Dust flux, Vostok ice core

Dust flux, Vostok ice core
Two dimensional phase space reconstruction of dust flux from the Vostok core over the period 186-4 ka using the time derivative method. Dust flux on the x-axis, rate of change is on the y-axis. From Gipp (2001).

Sunday, March 30, 2014

Scale invariance in the changing economics of resource extraction

Some simple discussions today that follow from our last exciting episode.

First issue - there is a limit to the size of deposits (given our current state of understanding). For gold, you can't have a hydrothermal flow system with a radius of hundreds of km--the crust is too thin. Also the crust has too many heterogeneities, which can each trap some amount of the gold in a circulating system. So at some point, the probability density for the right tail has to drop off a cliff, instead of declining steadily forever.
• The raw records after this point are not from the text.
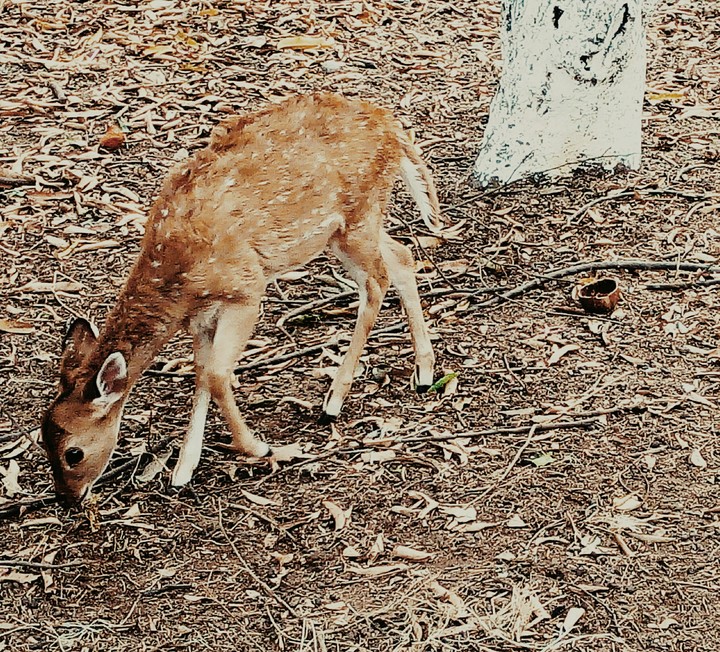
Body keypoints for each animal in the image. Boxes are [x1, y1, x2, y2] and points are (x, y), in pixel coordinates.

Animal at [41, 92, 441, 505]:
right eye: (42, 441)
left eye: (74, 452)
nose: (67, 498)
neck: (177, 278)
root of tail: (392, 127)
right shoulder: (201, 316)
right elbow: (201, 372)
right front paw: (183, 468)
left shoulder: (247, 288)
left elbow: (218, 375)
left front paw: (265, 449)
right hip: (346, 230)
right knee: (401, 257)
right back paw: (424, 372)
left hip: (358, 215)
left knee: (377, 280)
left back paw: (333, 401)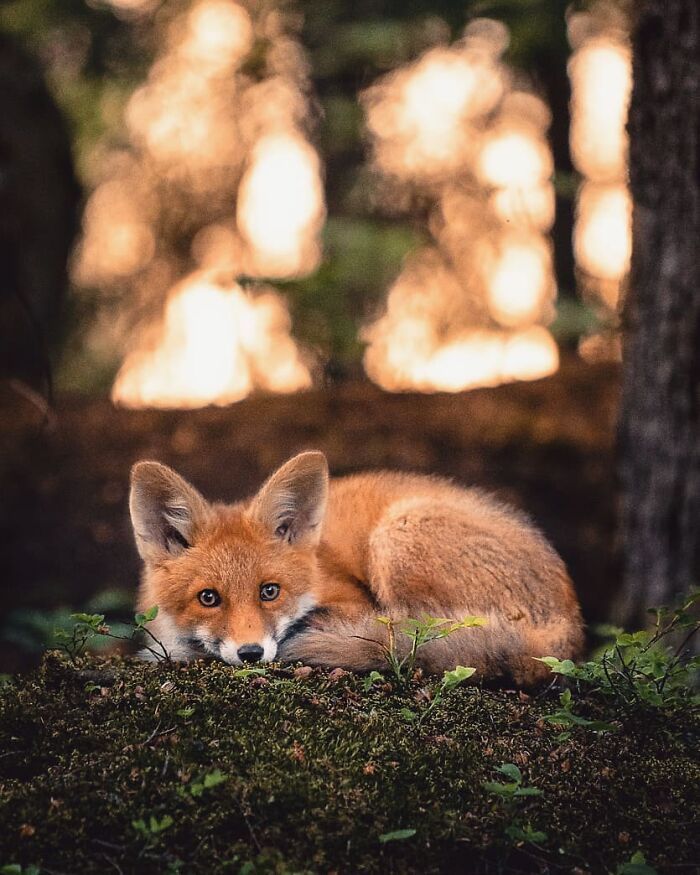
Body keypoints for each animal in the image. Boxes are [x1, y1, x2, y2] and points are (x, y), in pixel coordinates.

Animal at [129, 450, 584, 685]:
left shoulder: (354, 603)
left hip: (397, 535)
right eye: (208, 598)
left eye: (269, 591)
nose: (251, 653)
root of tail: (569, 627)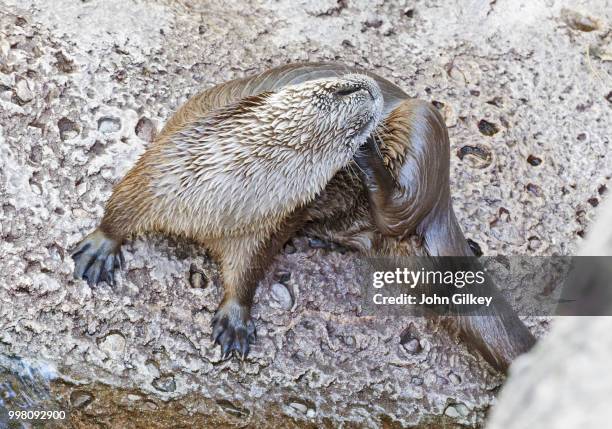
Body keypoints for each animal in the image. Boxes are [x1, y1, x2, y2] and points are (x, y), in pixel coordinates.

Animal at [70, 61, 532, 370]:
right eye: (339, 91)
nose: (369, 88)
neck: (220, 200)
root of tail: (444, 208)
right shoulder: (162, 165)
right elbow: (122, 204)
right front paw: (99, 248)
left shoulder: (267, 226)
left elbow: (249, 270)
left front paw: (235, 320)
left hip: (424, 127)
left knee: (403, 210)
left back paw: (370, 166)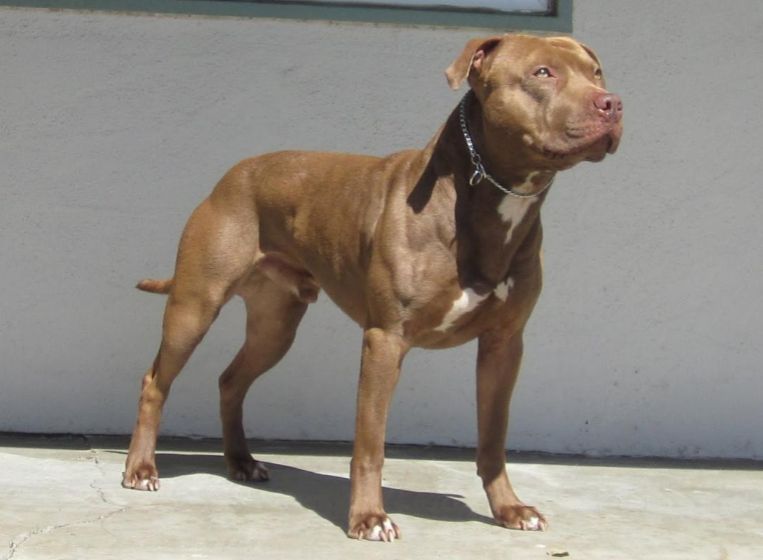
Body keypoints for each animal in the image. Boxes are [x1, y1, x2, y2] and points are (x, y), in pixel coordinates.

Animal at [122, 33, 623, 541]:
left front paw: (509, 508)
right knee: (155, 382)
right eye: (543, 73)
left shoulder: (504, 345)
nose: (613, 103)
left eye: (596, 72)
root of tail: (231, 175)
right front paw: (367, 517)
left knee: (231, 380)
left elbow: (493, 437)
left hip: (274, 327)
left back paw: (241, 461)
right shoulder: (385, 341)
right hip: (195, 306)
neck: (484, 195)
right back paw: (141, 469)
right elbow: (370, 443)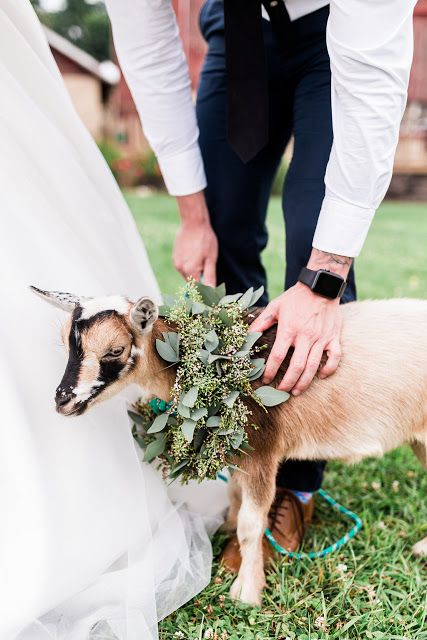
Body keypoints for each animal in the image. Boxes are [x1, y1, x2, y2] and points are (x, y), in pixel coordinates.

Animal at [30, 288, 427, 608]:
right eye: (65, 342)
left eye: (115, 349)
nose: (63, 401)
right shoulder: (237, 452)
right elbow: (235, 496)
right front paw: (226, 529)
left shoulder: (261, 449)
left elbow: (253, 524)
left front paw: (247, 592)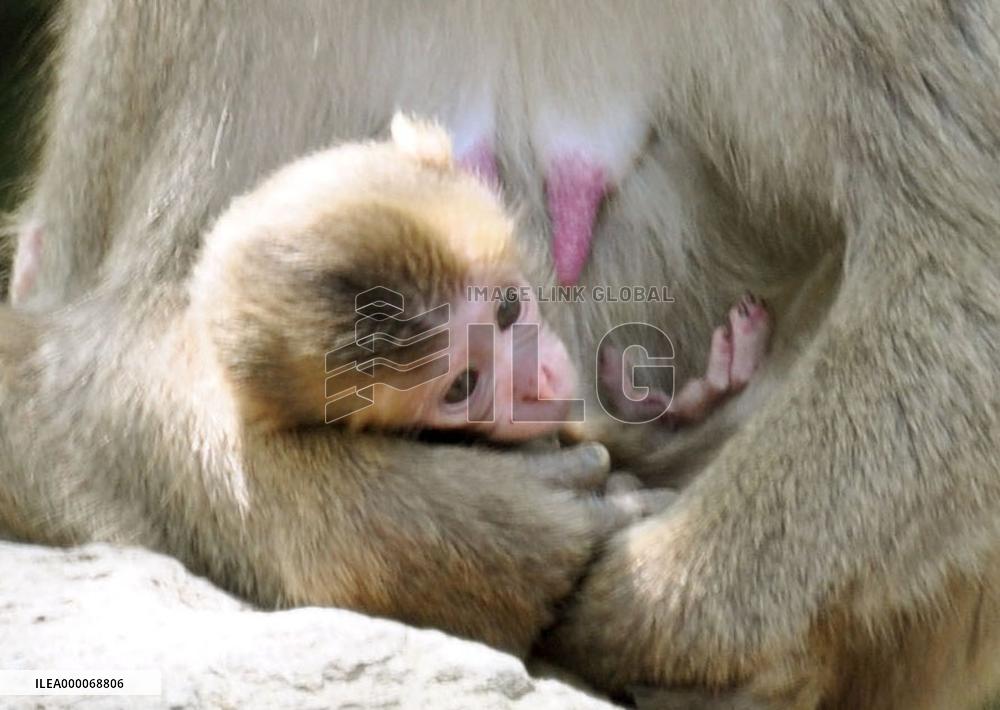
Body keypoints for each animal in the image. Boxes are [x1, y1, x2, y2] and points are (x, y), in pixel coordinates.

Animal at [9, 2, 1000, 709]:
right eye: (463, 383)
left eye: (514, 309)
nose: (535, 385)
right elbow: (108, 337)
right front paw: (476, 534)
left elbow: (954, 250)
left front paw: (648, 598)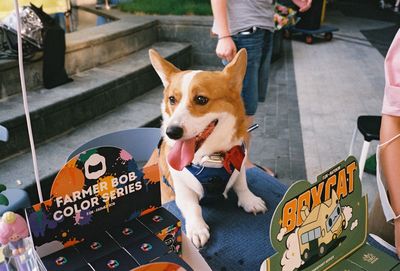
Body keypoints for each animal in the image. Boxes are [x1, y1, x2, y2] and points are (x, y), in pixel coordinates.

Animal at [148, 48, 268, 249]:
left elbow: (241, 183)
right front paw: (197, 229)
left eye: (201, 99)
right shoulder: (181, 188)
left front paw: (250, 200)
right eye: (172, 99)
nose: (171, 132)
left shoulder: (240, 161)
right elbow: (193, 206)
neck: (212, 158)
There are some interesting ideas about the Witwatersrand invoking means of forming gold deposits which are no longer active that could have formed deposits over scales of hundreds of km.

As an example, I have plotted the size distribution of reported deposits in Nevada (pdf here). It is a graph which should mimic the white hyperbola in the first figure. It might look better if we had a lot more deposits to work from. The smallest deposits on this chart were only about 2,000 ounces--and one of them had already been mined out. I would naturally expect far more accumulations of gold in that size range in Nevada--but for economic reasons, only two have had enough work done on them to define a resource.

Second point is that size isn't everything. There are quality issues to consider as well. For instance, conventional thinking suggests there is little appetite for financing mining operations on gold deposits smaller than 2 million ounces. Anecdotally, however, there is increasing interest in financing small, near-surface oxide deposits because their capex and operating costs are both low, recovery rates are high, and their long-term environmental legacy costs are likely to be low. Similarly, grade affects the economics in a more complex manner than we can capture in the above figures. What might work would be to classify the deposits by grade or type, and create the same type of plot--but that is a project for another day.

Third issue--obviously, the economics of the extraction business don't stay constant. There are technological breakthroughs, making extraction cheaper. Or the commodity price rises. These change the location of the left limb of our hyperbola, making a whole new group of deposits (generally among the smaller of them) economically attractive. But some large, hitherto uneconomic, deposits may become economic as well (I'm not going to name any names).